* **EXERCISE**
Leaving out the pictures, return word for word the stretch of entries below from the line holding "43: (103, 164, 165.56)" through the line holding "19: (118, 260, 135.70)".

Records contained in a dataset
- - - - - - -

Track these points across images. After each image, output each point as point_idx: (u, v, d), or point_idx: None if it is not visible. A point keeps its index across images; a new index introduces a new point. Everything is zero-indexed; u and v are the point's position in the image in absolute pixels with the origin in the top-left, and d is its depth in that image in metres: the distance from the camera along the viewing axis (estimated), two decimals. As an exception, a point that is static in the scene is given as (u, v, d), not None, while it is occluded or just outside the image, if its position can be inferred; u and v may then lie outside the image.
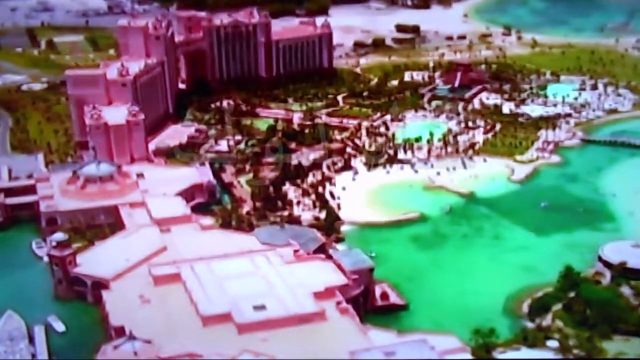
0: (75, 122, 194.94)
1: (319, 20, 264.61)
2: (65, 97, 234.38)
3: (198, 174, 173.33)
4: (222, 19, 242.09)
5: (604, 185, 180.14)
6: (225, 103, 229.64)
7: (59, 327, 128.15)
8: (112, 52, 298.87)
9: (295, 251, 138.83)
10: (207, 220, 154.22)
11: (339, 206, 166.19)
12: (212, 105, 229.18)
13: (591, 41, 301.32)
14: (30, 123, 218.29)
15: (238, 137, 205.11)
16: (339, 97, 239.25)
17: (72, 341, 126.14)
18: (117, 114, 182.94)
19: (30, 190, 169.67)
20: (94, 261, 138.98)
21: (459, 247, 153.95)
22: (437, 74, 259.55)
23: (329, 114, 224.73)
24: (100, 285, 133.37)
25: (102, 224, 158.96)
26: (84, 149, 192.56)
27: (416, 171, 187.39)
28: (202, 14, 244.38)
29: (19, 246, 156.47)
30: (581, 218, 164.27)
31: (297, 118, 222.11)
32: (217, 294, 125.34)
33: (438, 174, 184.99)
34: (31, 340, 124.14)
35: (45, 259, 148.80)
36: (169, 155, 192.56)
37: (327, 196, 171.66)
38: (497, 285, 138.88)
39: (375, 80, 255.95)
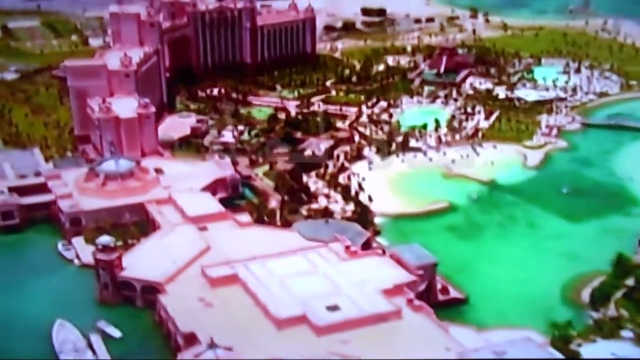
0: (75, 115, 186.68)
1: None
2: (45, 87, 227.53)
3: (219, 167, 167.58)
4: (207, 4, 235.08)
5: (618, 169, 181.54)
6: (216, 92, 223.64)
7: (115, 333, 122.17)
8: (74, 37, 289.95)
9: (347, 247, 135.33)
10: (244, 217, 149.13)
11: (370, 197, 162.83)
12: (202, 94, 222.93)
13: (560, 23, 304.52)
14: (15, 116, 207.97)
15: (240, 128, 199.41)
16: (327, 83, 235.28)
17: (130, 347, 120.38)
18: (125, 106, 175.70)
19: (42, 188, 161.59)
20: (139, 264, 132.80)
21: (498, 237, 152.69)
22: (419, 58, 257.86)
23: (323, 101, 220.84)
24: (151, 289, 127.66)
25: (128, 223, 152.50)
26: (84, 142, 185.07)
27: (430, 159, 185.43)
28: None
29: (42, 249, 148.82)
30: (607, 203, 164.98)
31: (292, 106, 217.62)
32: (284, 295, 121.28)
33: (453, 161, 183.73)
34: (91, 348, 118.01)
35: (76, 261, 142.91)
36: (175, 147, 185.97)
37: (354, 187, 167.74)
38: (548, 274, 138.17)
39: (359, 65, 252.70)
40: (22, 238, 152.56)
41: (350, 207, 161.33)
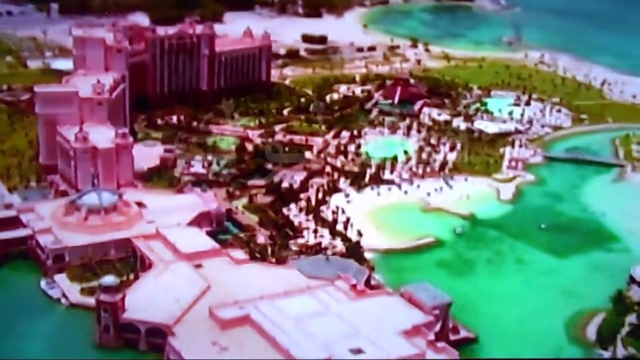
0: (42, 144, 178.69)
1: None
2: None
3: (202, 200, 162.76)
4: (166, 30, 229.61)
5: (589, 204, 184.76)
6: (175, 119, 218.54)
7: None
8: (9, 59, 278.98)
9: (353, 285, 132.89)
10: (238, 254, 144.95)
11: (359, 232, 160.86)
12: (160, 121, 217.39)
13: (500, 55, 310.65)
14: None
15: (209, 158, 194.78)
16: (285, 112, 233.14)
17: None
18: (101, 135, 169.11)
19: (13, 222, 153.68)
20: (140, 304, 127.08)
21: (491, 273, 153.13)
22: (371, 88, 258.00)
23: (285, 131, 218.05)
24: (157, 331, 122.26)
25: (113, 260, 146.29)
26: (51, 172, 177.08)
27: (406, 192, 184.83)
28: (145, 24, 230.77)
29: (23, 288, 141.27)
30: (587, 239, 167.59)
31: (253, 135, 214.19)
32: (302, 337, 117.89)
33: (428, 194, 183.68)
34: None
35: (64, 301, 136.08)
36: (146, 179, 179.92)
37: (339, 221, 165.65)
38: (548, 311, 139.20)
39: (312, 94, 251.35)
40: (1, 274, 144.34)
41: (337, 241, 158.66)
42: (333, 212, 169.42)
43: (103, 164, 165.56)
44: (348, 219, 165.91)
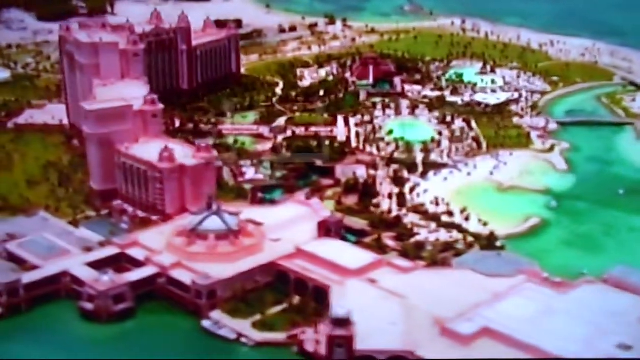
0: (96, 168, 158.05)
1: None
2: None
3: (311, 209, 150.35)
4: (143, 27, 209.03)
5: (635, 162, 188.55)
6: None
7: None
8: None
9: (545, 279, 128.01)
10: (402, 262, 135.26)
11: (467, 218, 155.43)
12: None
13: (418, 25, 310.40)
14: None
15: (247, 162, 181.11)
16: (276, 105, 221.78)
17: None
18: (180, 152, 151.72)
19: (118, 260, 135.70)
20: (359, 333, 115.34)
21: (621, 245, 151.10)
22: (329, 69, 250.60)
23: (288, 124, 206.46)
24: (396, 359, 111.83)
25: (260, 287, 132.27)
26: (108, 199, 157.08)
27: (469, 174, 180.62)
28: (122, 21, 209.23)
29: (182, 331, 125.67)
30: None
31: (265, 132, 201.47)
32: (554, 338, 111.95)
33: (491, 173, 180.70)
34: None
35: (245, 340, 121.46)
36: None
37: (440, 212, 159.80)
38: None
39: (281, 82, 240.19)
40: (144, 322, 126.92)
41: (454, 233, 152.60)
42: (436, 202, 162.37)
43: (192, 182, 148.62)
44: (450, 210, 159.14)
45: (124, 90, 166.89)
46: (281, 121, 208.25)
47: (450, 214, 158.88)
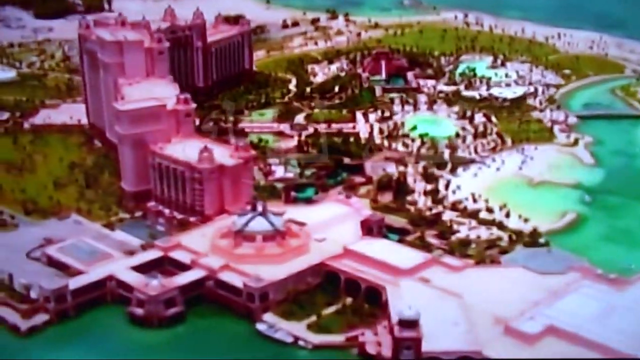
0: (129, 169, 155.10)
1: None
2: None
3: (352, 207, 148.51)
4: (159, 25, 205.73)
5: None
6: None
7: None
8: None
9: (598, 274, 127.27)
10: (454, 260, 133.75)
11: (508, 214, 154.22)
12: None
13: (432, 19, 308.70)
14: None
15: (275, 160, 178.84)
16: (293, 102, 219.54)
17: None
18: (218, 151, 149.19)
19: (161, 263, 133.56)
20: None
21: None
22: (339, 64, 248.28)
23: (308, 120, 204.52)
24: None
25: (310, 288, 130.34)
26: (142, 200, 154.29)
27: (498, 169, 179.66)
28: (138, 19, 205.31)
29: (237, 335, 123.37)
30: None
31: (285, 129, 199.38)
32: (620, 336, 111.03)
33: (520, 168, 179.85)
34: None
35: (302, 343, 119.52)
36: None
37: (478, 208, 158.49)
38: None
39: (294, 78, 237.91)
40: (196, 326, 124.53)
41: (494, 230, 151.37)
42: (473, 199, 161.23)
43: (232, 182, 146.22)
44: (489, 206, 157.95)
45: (152, 89, 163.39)
46: (300, 118, 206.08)
47: (489, 210, 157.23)
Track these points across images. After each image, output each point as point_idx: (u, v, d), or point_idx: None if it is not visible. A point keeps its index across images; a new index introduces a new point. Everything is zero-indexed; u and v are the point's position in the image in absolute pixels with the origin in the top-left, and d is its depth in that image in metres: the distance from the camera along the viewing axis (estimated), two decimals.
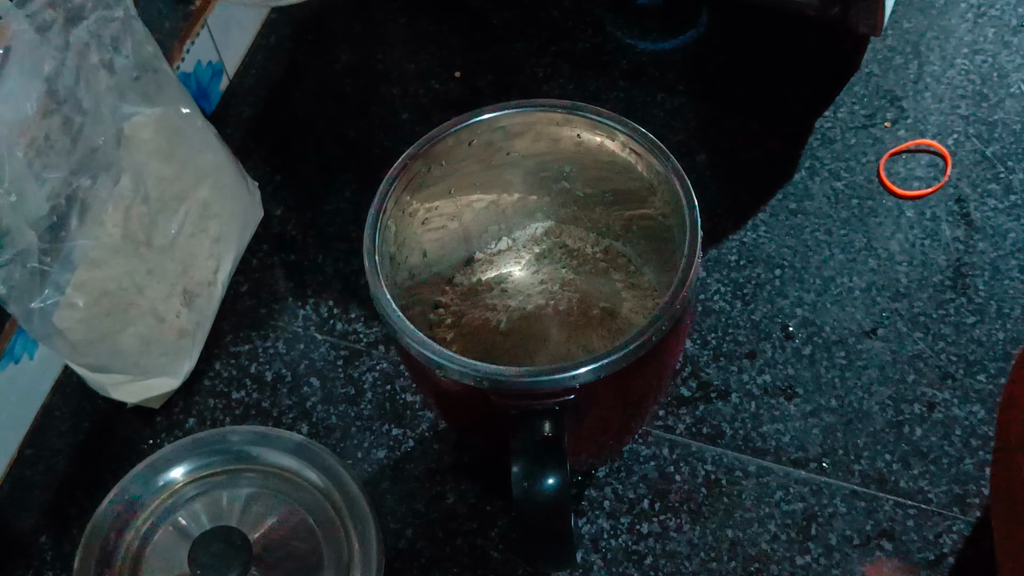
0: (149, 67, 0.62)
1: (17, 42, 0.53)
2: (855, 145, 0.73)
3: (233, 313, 0.70)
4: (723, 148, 0.74)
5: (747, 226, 0.71)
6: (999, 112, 0.74)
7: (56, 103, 0.55)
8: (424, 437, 0.65)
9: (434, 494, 0.63)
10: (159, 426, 0.66)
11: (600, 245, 0.64)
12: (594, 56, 0.79)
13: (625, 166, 0.57)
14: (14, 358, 0.64)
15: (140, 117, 0.62)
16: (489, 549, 0.61)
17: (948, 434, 0.62)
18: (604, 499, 0.62)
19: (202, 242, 0.67)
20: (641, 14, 0.81)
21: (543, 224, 0.64)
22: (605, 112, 0.55)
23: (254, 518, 0.56)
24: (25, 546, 0.63)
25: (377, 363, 0.68)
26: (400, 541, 0.62)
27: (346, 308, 0.70)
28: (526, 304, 0.61)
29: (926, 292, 0.67)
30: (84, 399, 0.67)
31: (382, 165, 0.55)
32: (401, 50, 0.81)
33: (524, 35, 0.81)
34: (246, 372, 0.68)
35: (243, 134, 0.78)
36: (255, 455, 0.58)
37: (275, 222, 0.74)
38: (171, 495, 0.57)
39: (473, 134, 0.57)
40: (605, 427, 0.57)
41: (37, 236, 0.55)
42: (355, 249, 0.54)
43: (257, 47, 0.82)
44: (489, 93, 0.78)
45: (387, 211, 0.54)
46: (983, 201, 0.70)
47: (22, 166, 0.53)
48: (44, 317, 0.57)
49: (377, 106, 0.79)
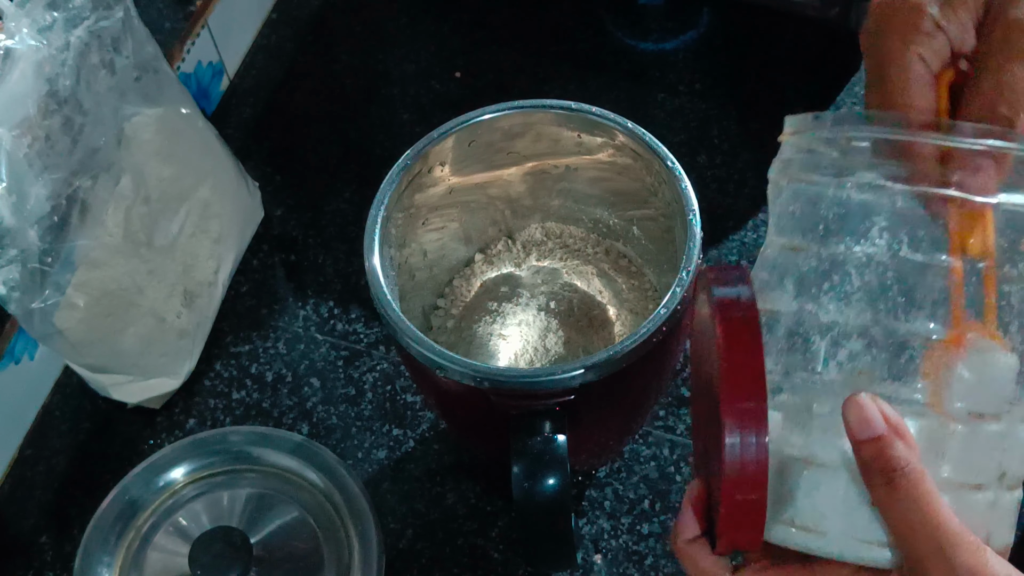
0: (150, 67, 0.62)
1: (18, 43, 0.53)
2: None
3: (233, 313, 0.70)
4: (723, 148, 0.74)
5: (747, 226, 0.71)
6: None
7: (57, 103, 0.55)
8: (424, 437, 0.65)
9: (434, 494, 0.63)
10: (159, 426, 0.67)
11: (601, 245, 0.64)
12: (594, 56, 0.79)
13: (625, 166, 0.57)
14: (14, 358, 0.64)
15: (141, 117, 0.62)
16: (489, 549, 0.61)
17: None
18: (604, 499, 0.62)
19: (202, 242, 0.67)
20: (641, 14, 0.81)
21: (543, 224, 0.64)
22: (605, 112, 0.55)
23: (254, 518, 0.56)
24: (25, 546, 0.63)
25: (377, 363, 0.68)
26: (400, 541, 0.62)
27: (346, 308, 0.70)
28: (526, 304, 0.61)
29: None
30: (84, 399, 0.67)
31: (382, 165, 0.55)
32: (401, 50, 0.81)
33: (524, 35, 0.81)
34: (246, 372, 0.68)
35: (243, 134, 0.78)
36: (255, 455, 0.58)
37: (275, 222, 0.74)
38: (171, 495, 0.57)
39: (473, 134, 0.57)
40: (605, 427, 0.57)
41: (38, 236, 0.55)
42: (355, 249, 0.54)
43: (257, 47, 0.82)
44: (489, 93, 0.78)
45: (387, 211, 0.54)
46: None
47: (23, 166, 0.53)
48: (44, 317, 0.57)
49: (377, 106, 0.79)
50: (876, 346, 0.37)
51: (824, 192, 0.38)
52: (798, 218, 0.39)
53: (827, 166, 0.39)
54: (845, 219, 0.38)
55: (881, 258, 0.37)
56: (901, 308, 0.37)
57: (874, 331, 0.37)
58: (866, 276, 0.37)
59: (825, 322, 0.37)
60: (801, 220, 0.39)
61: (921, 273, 0.37)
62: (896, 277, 0.37)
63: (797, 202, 0.39)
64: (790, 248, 0.39)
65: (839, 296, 0.37)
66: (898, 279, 0.37)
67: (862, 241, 0.37)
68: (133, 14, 0.60)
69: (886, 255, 0.37)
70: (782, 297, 0.39)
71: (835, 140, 0.39)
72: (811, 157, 0.40)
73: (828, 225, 0.38)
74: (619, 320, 0.61)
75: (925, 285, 0.37)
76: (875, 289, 0.37)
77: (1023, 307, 0.37)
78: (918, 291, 0.37)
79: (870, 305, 0.37)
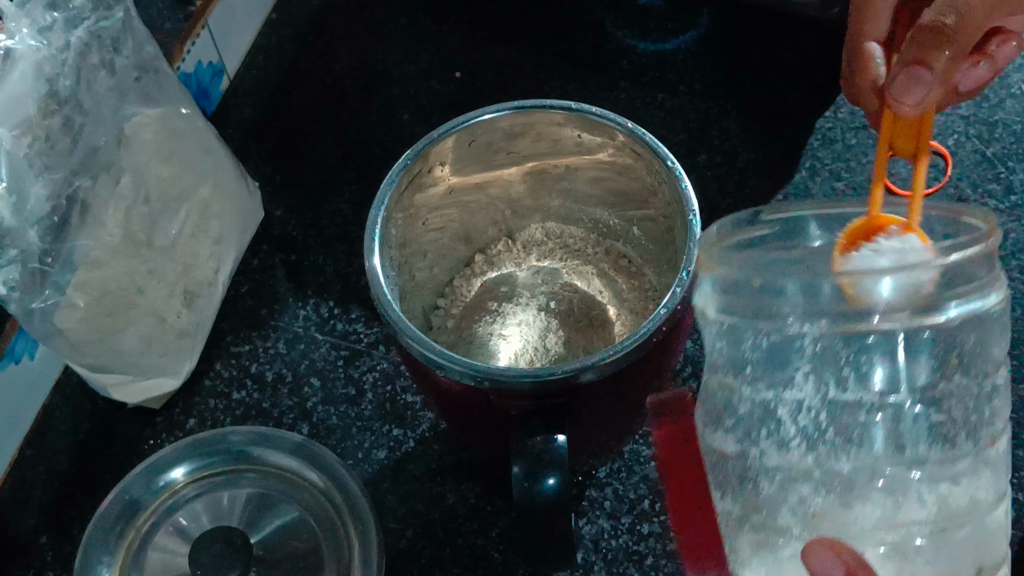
0: (150, 67, 0.62)
1: (18, 43, 0.53)
2: (856, 145, 0.73)
3: (233, 313, 0.70)
4: (723, 148, 0.74)
5: None
6: (999, 112, 0.74)
7: (57, 103, 0.55)
8: (424, 437, 0.65)
9: (434, 494, 0.63)
10: (159, 426, 0.67)
11: (601, 246, 0.64)
12: (594, 56, 0.79)
13: (625, 166, 0.57)
14: (14, 358, 0.64)
15: (141, 117, 0.62)
16: (490, 549, 0.61)
17: None
18: (605, 499, 0.62)
19: (203, 242, 0.67)
20: (641, 14, 0.81)
21: (543, 224, 0.64)
22: (605, 112, 0.55)
23: (254, 518, 0.56)
24: (25, 546, 0.63)
25: (378, 363, 0.68)
26: (401, 541, 0.62)
27: (347, 308, 0.70)
28: (526, 305, 0.61)
29: None
30: (84, 399, 0.67)
31: (382, 165, 0.55)
32: (401, 50, 0.81)
33: (524, 35, 0.81)
34: (247, 372, 0.68)
35: (243, 134, 0.78)
36: (255, 455, 0.58)
37: (275, 222, 0.74)
38: (171, 495, 0.57)
39: (473, 134, 0.57)
40: (605, 427, 0.57)
41: (38, 236, 0.55)
42: (355, 249, 0.54)
43: (257, 47, 0.82)
44: (489, 93, 0.78)
45: (388, 211, 0.54)
46: (983, 201, 0.70)
47: (23, 166, 0.53)
48: (45, 317, 0.57)
49: (377, 106, 0.79)
50: (825, 488, 0.37)
51: (744, 334, 0.39)
52: (727, 357, 0.39)
53: (746, 301, 0.39)
54: (769, 364, 0.38)
55: (811, 402, 0.37)
56: (841, 449, 0.37)
57: (818, 474, 0.37)
58: (800, 422, 0.37)
59: (770, 467, 0.38)
60: (730, 359, 0.39)
61: (853, 412, 0.37)
62: (829, 419, 0.37)
63: (722, 340, 0.40)
64: (725, 386, 0.40)
65: (778, 443, 0.37)
66: (831, 421, 0.37)
67: (790, 387, 0.38)
68: (133, 14, 0.60)
69: (815, 398, 0.37)
70: (726, 439, 0.39)
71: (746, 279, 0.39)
72: (731, 295, 0.40)
73: (754, 369, 0.38)
74: (619, 320, 0.61)
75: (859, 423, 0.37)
76: (812, 434, 0.37)
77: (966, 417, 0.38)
78: (853, 430, 0.37)
79: (811, 450, 0.37)
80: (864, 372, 0.37)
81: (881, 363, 0.37)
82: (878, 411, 0.37)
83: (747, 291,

- - - - - - -

* **RESULT BELOW**
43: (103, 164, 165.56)
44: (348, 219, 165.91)
0: (96, 168, 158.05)
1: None
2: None
3: (311, 209, 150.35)
4: (143, 27, 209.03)
5: (635, 162, 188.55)
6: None
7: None
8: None
9: (545, 279, 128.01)
10: (402, 262, 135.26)
11: (467, 218, 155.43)
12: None
13: (418, 25, 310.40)
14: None
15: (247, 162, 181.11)
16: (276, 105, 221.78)
17: None
18: (180, 152, 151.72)
19: (118, 260, 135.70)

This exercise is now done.